つまらない大人とはどんな人か?とアナウンサーが訊いていた。

 自分のこと、自分の利益だけを主張してくるような人、そんな風に佐野元春は答えていた。

 NHKのラジオ深夜便に出てますよ、と友人がメールをくれたがリアルタイムでは眠いので聴けず、今日聴きのがし配信で聴いた。

 ノスタルジックな話もあれば、二十代からのメールの紹介もあって、賑やかな内容だった。またアナウンサーがいかにもNHKらしいしゃべりだが、意外に音楽に詳しいのも面白かった。

 今日は電話の向こうの人に、その人には嫌なことを言わざるを得なかったので、こちらの気分も低迷した。

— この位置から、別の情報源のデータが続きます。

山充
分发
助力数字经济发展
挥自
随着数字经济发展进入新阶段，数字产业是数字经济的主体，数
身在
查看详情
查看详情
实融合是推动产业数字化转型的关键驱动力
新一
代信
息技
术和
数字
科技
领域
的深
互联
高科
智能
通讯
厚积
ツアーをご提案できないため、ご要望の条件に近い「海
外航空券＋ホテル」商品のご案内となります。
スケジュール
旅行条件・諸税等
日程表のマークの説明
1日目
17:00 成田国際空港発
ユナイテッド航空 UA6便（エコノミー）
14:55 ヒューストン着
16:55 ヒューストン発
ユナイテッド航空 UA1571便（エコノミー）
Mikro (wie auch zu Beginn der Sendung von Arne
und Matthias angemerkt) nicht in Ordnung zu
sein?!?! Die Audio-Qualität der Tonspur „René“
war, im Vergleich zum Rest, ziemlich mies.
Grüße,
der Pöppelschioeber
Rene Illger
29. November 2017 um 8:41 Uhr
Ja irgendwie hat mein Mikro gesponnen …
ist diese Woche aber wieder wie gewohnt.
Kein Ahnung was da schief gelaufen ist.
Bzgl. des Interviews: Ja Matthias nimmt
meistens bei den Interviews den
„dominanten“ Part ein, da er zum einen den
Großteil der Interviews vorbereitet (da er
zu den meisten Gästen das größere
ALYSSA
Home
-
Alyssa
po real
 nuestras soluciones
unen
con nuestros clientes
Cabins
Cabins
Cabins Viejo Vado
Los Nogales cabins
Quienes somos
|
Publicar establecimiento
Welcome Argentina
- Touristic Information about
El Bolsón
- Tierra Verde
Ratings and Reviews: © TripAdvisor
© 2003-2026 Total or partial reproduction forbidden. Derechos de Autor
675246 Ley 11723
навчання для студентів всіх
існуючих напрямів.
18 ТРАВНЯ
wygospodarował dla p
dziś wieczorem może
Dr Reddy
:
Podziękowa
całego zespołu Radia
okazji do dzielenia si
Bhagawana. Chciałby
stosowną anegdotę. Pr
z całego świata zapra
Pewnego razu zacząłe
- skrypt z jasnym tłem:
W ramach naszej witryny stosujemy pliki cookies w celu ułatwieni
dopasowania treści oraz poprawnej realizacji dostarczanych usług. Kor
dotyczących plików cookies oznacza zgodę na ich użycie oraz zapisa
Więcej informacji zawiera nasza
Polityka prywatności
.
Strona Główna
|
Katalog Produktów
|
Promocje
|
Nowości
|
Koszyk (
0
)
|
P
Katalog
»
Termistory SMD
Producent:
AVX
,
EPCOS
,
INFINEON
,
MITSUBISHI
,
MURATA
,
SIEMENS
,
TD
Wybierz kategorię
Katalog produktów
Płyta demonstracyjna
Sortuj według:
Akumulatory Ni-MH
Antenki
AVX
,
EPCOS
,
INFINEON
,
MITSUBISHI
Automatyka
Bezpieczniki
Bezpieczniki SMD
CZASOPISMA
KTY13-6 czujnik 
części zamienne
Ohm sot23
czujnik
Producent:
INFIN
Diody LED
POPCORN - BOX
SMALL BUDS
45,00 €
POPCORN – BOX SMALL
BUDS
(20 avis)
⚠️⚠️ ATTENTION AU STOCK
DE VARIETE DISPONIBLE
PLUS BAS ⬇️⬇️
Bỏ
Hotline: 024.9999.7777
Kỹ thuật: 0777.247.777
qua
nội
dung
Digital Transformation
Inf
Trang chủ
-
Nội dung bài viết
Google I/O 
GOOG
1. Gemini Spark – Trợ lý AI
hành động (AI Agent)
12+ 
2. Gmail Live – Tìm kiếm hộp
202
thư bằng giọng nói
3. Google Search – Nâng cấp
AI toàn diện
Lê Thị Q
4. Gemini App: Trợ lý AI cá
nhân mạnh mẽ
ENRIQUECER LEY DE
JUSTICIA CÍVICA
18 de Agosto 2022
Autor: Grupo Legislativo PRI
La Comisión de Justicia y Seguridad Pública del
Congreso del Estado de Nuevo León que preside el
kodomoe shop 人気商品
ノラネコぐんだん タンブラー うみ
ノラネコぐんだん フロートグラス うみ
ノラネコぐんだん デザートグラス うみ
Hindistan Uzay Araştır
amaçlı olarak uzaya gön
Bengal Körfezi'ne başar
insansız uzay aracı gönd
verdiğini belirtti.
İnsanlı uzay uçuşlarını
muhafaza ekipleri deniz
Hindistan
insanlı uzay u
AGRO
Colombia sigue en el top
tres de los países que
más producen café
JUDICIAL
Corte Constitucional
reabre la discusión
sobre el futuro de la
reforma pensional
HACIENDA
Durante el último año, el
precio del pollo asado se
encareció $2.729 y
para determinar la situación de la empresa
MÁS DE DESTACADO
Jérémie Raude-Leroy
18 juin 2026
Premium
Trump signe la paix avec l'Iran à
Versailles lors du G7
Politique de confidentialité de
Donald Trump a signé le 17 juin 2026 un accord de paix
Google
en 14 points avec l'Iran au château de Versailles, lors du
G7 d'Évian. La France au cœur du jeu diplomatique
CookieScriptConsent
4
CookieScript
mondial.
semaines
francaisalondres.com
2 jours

状況は改善する余地はなかったのだろうか?あったにしても、今さらどうもできない。わかったことを伝えるしかなく、方策は一つしかなく、後は動きようがない。

 こういう考えを持つのがつまらない大人なんだろうか?

 よくわからない。ただ、佐野元春の音楽は、そんな「つまらない大人」が聴いても、大丈夫僕にまかせて、とよりそってくれる。そう思う。

 「ここに嫌なやつは一人もいないぜ」

あの屈託のない笑顔でそれを言われる度に、ああ嫌な部分はどっかに置いてきちまったさといつも思う。

 十月の熊本のライブでは、久しぶりに佐野元春仲間と一緒に行ける。ロッキンクリスマスの熊本の時以来だから、もう6年経っている。その間コロナをはさんで、自分の仕事も変わってしまった。

 その仲間とは、互いにまだ知らない時、ストーンズアンドエッグズツアーにそれぞれで行っている。それを知った時に、

「あぁ良かったら坐って聴いてくれてもいいんだよ」

と言うと喜んでくれた。

 この世で大切なものはたくさんあるけれど、佐野元春仲間はその中でも大切な一つ。メールのやりとりをするだけで、ハートビートの頃に戻ってしまう。

 佐野元春は深夜便の番組の中で、「再定義」とは使わずに、「セルフカバー」で通していた。なんとなく、ラジオの向こうにいるのは佐野ファンとは限らないからわかりやすい表現を、とそんな感じがした。